Ecrit par : Samantalatête | 04.02.2009

Hou la la mes aïeux, la superbe des commentaires s'abat sur mon blog !

On peut dire que paradoxalement la piquette fait couler à flot une encre de grande qualité.

Alors dans l'odre :

- Quel plaisir d'accueillir sur ce blog Dr Teebo !
Excellente contribution en effet, c'est un cas dérivé particulièrement chaffoin et qui manquait à l'étude.
Néanmoins je me permets de te mettre en garde sur l'option 1. car tu mets la piquette à la cave et après tu crois que c'est du bon et tu ressors du 3615 monop :-)

- Clermont foraweekortwooetjerentreàparis, merci de décrypter ma mésaventure à la face monde.
Note que nous avons un indice pour identifier le malotru qui m'a refilé le 3615 monop : il était en rade de Brest en 1974. Ca confirme mes soupçons.

- Samantalatête (hihi, c'est excellent) :
Je vois qu'on persiste et signe dans la chansonnette de mauvais alois. On eut pourtant pu croire que les palétuviers eussent suffi pour vous venger de cette innocente p'tit'mimi.
Enfin grande princesse, je donne le lien pour écouter la chose afin d'éviter à mes chers lecteurs les 45 min de recherches Gogole :
http://www.musicme.com/#/Pierre-Perret/albums/Pierre-Perret-0724352806928.html?play=01_07

Et je reconnais que c'est une phénoménale transition pour mon prochain article. C'est remarquable.

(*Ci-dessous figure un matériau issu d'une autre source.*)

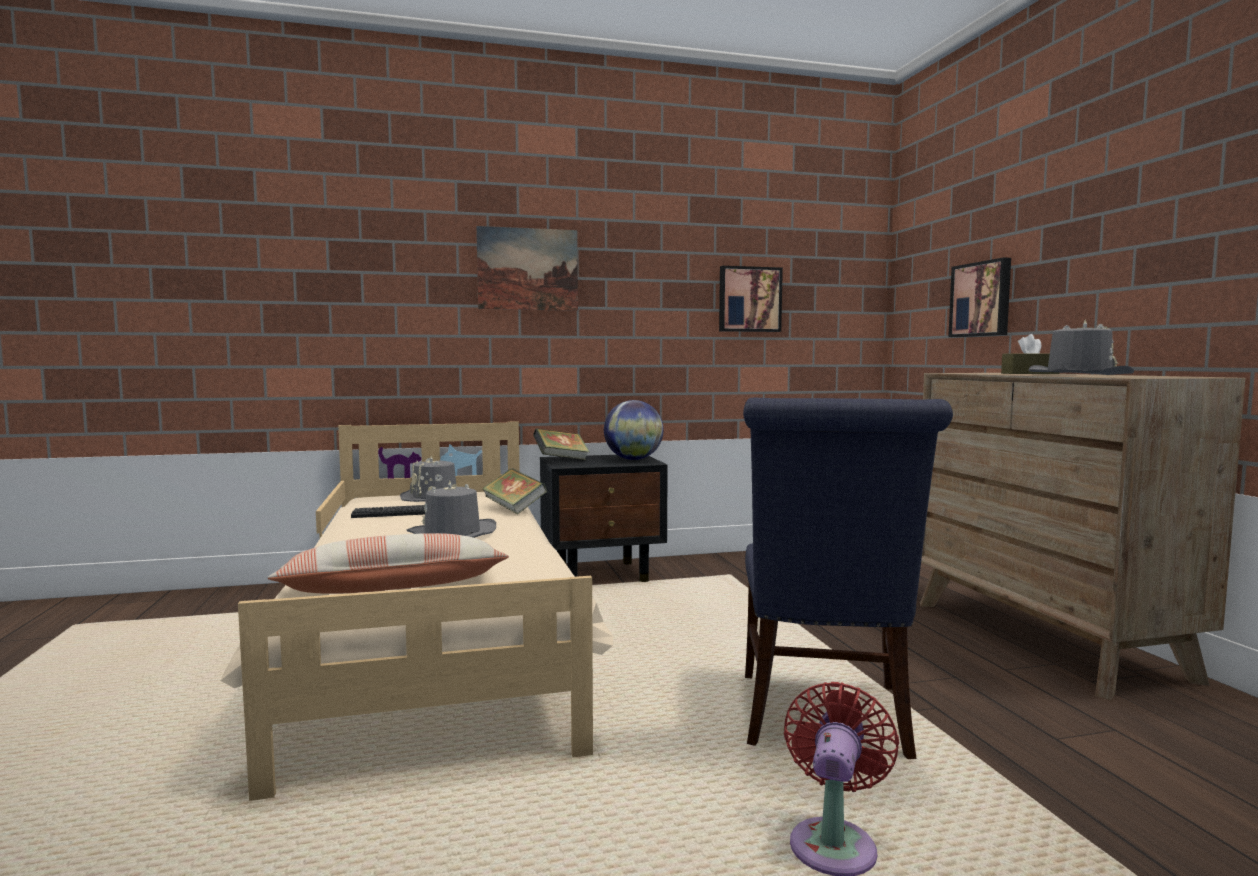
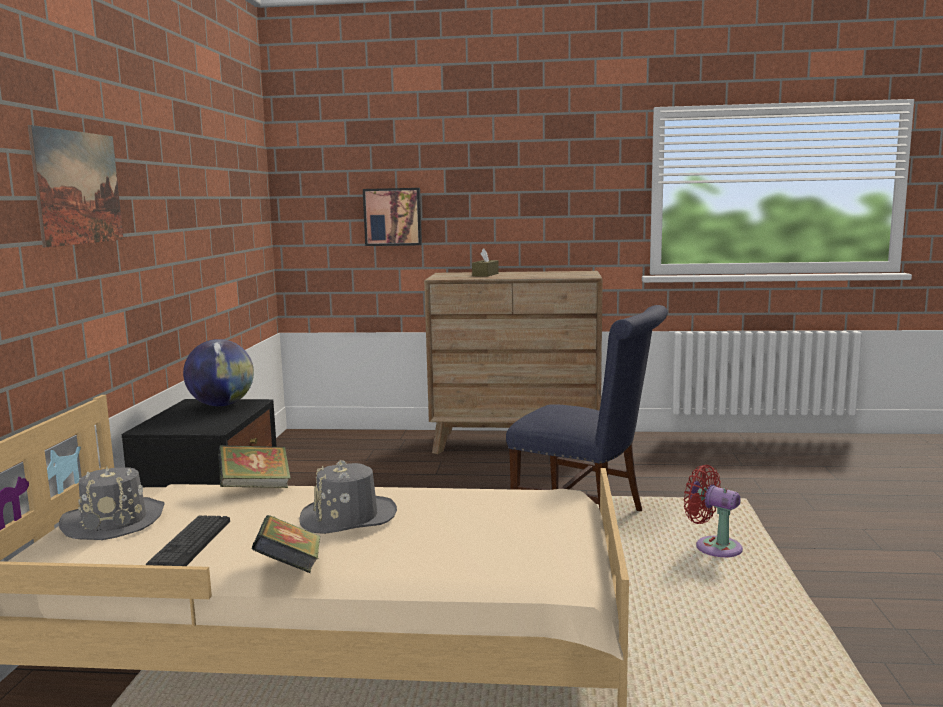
camera: 70 degrees left, 5 degrees up
(393, 588) = (536, 544): pillow -> none
(561, 460) = (171, 427): book -> book (290, 570)
(749, 299) = (215, 215): picture -> none
(1078, 375) = (534, 275): grey hat -> none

Ecrit par : Concile | 04.02.2009

La dernière bouteile que j'ai bue était un Dom Pérignon millésimé 1980 au Cristal Room Baccarat, Paris.
Alors forcément, j'ai du mal à croire ce que tu prétends !

Ecrit par : Cyborg | 06.02.2009

Il est des breuvages qui vous laissent indifférent (voire qui vous écoeurent) et il est un château Margaux 1981 qui, par une nuit d'été, laisse un souvenir indélébile dans ce corps qui m'habite.

Don Corleone ... un gentil qui restera gentil :)

Ecrit par : Don Corleone | 10.02.2009

Tu es d'une légère mauvaise foi quand même. Laisse moi te narrer une anecdote.

Alors, on était partis réveillonner à Clermont. On est allé visité une petite exploitation du coin, le Saint Verni. Trop sympas les mecs, vraiment, ils nous ont fait goûter toute la cave, c'était dément. Autant vous dire qu'après deux ou trois, on était rond comme des tonneaux, ha ha. Clairement, il y en avait un qui était au dessus du lot, tu vois, et j'en ai acheté une caisse pour la rapporter à Paris.

Toute ressemblance avec des situations existantes ou ayant existé est parfaitement intentionnelle.